Comme nous l’avons dit, la discrimination de classe ne pouvait se faire que sur la base du problème central : la guerre. C’est ce que fit notre courant, et lorsqu’en août 1936, lors d’une réunion du Comité central du P.O.U.M. (Partido Obrero de Unificación Marxista) – le parti d’extrême gauche en Catalogne – notre délégué, présent en tant qu’observateur, exprima l’opinion que nous devrions propager non pas l’idée du massacre des travailleurs enrolés par Franco, mais l’idée contraire de la fraternisation, les dirigeants de cette organisation « marxiste » déclarèrent catégoriquement qu’une telle propagande méritait la peine de mort.
Comment qualifier d’impérialiste la guerre antifasciste en Espagne, alors qu’il était non seulement impossible mais inconcevable de déterminer les intérêts impérialistes en antagonisme, puisque deux armées d’un même pays étaient impliquées ? Il est incontestable que les événements d’Espagne ont posé, en ce qui concerne la caractérisation de la guerre qui s’y est développée, un problème sans précédent aux marxistes.
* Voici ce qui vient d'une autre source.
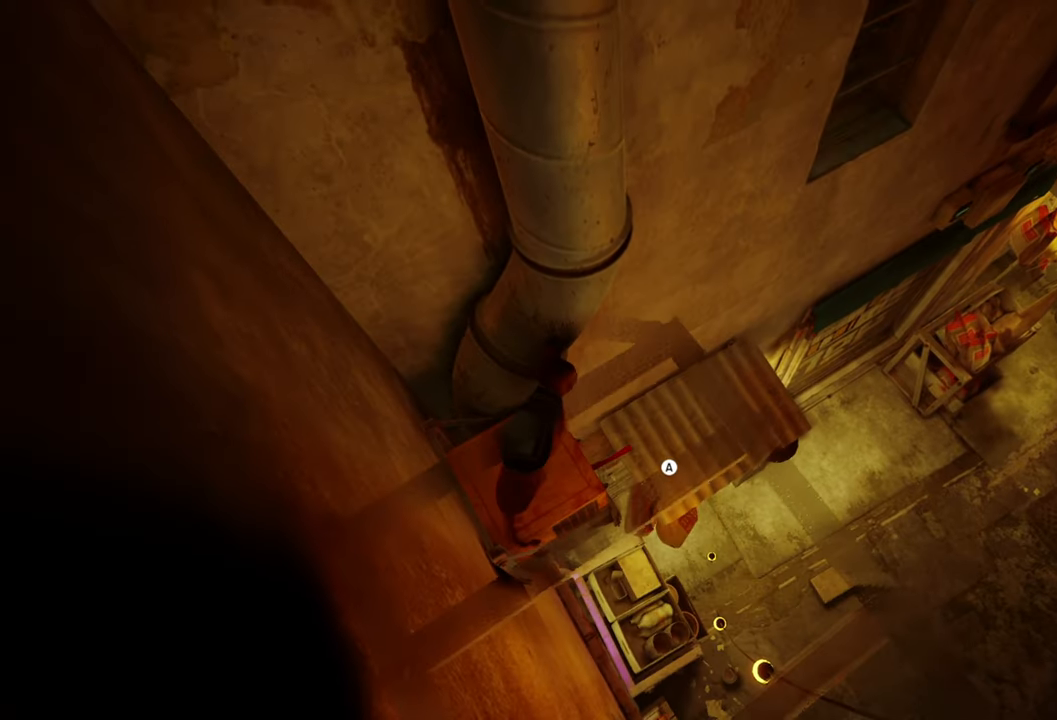
{"buttons": [], "left_stick": "up-right", "right_stick": "center", "events": [[300, "A", "down"], [420, "A", "up"]]}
Mais si aucun précédent historique adéquat ne pouvait être trouvé, la méthode d’analyse marxiste permettait néanmoins d’affirmer que, s’il était vrai qu’aucun intérêt spécifique et impérialiste opposé ne pouvait être identifié dans le duel Franco-Front populaire, le caractère impérialiste tant de la guerre de Franco que de celle du Front populaire résultait incontestablement du fait que ni l’une ni l’autre ne s’appuyaient sur l’organisation dictatoriale et révolutionnaire de l’État prolétarien. La situation était similaire dans le cas de la Catalogne à l’automne 1936 : le dépérissement de l’État catalan, n’étant pas dépassé par l’établissement de l’État prolétarien, ne pouvait connaître qu’une phase (d’ailleurs transitoire) durant laquelle la persistance de la classe bourgeoise au pouvoir s’affirmait non pas physiquement et directement, mais grâce à l’inexistence d’une lutte prolétarienne visant à la fondation de l’État prolétarien.
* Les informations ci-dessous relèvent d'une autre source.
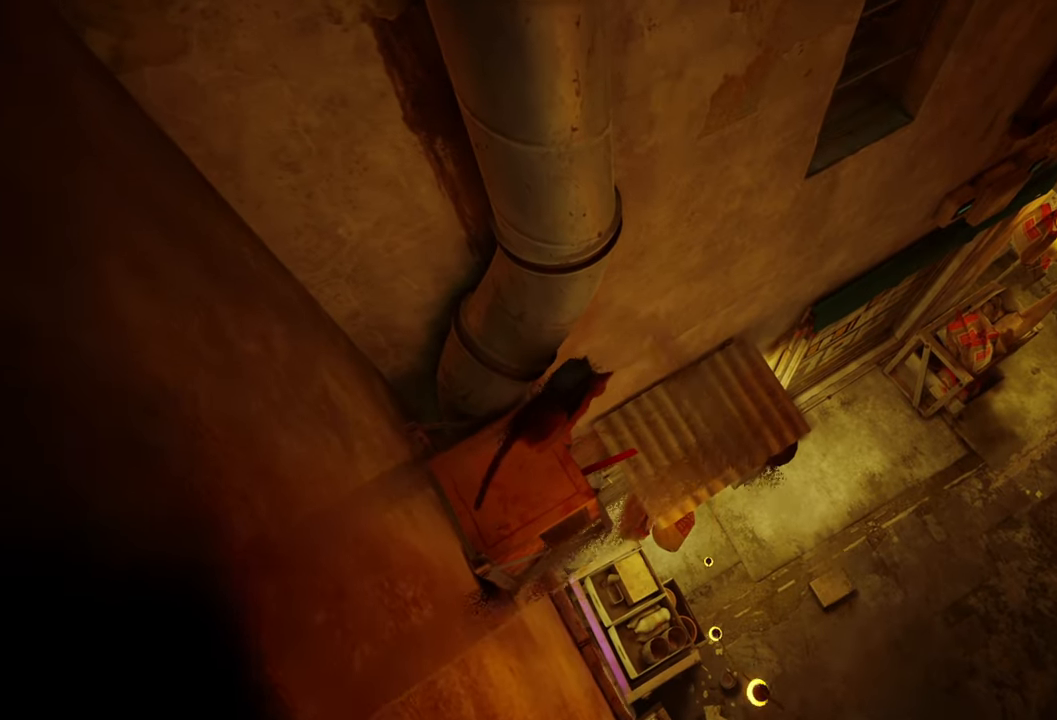
{"buttons": [], "left_stick": "up-right", "right_stick": "center", "events": []}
Dans les deux cas, à partir de la caractérisation de la guerre et de l’État catalan, le caractère impérialiste de la première, le caractère capitaliste du second, ne résulte pas des éléments extérieurs (les enjeux de la guerre, l’appareil de coercition étatique), mais des éléments substantiels qui se condensent dans l’inexistence de l’affirmation de la classe prolétarienne, laquelle en Espagne n’est pas capable – pas même à travers sa petite minorité – de poser le problème du pouvoir. On a déjà dit que le prolétariat dérive de la négation de la négation du capitalisme, d’une négation qui contient implicitement l’affirmation du contraire. Le Front populaire se retrouve dans un état de simple négation de Franco et il fallait enclencher la négation du Front populaire lui-même pour que la classe prolétarienne puisse s’affirmer. Ce processus de négation ne s’impose évidemment pas sur un plan formaliste et rationaliste, mais résulte dialectiquement de la spécification théorique et politique de la classe prolétarienne. Seule la fixation des objectifs de cette classe pouvait mettre en œuvre le cours de la lutte révolutionnaire contre l’État franquiste, contre les États de Barcelone et de Madrid et contre le capitalisme mondial. C’est d’ailleurs sur ce plan que se situa la grève générale qui éclata en réponse à l’attaque franquiste.
Passons maintenant à l’exposé succinct des faits les plus importants.
Contrairement à d’autres pays, l’Espagne ne connaît pas de révolution bourgeoise. L’organisation féodale de la société espagnole s’annexe d’importants territoires de l’autre côté de la mer, permettant ainsi au clergé et à la noblesse d’accumuler d’énormes richesses. Le mode de production capitaliste qui s’installe dans les centres miniers et industriels du pays n’entraîne pas la chute des castes féodales dominantes, mais – contrairement à la Russie, où l’État tsariste et la bourgeoisie ne fusionnent pas et restent distincts, sans s’opposer – en Espagne, ces castes et l’État s’adaptent aux besoins de l’économie industrialisée, localisée dans quelques centres. Lorsque, à la fin du siècle dernier, l’heure de l’industrialisation sonne pour les anciennes colonies espagnoles, les liens se rompent et l’empire s’effondre.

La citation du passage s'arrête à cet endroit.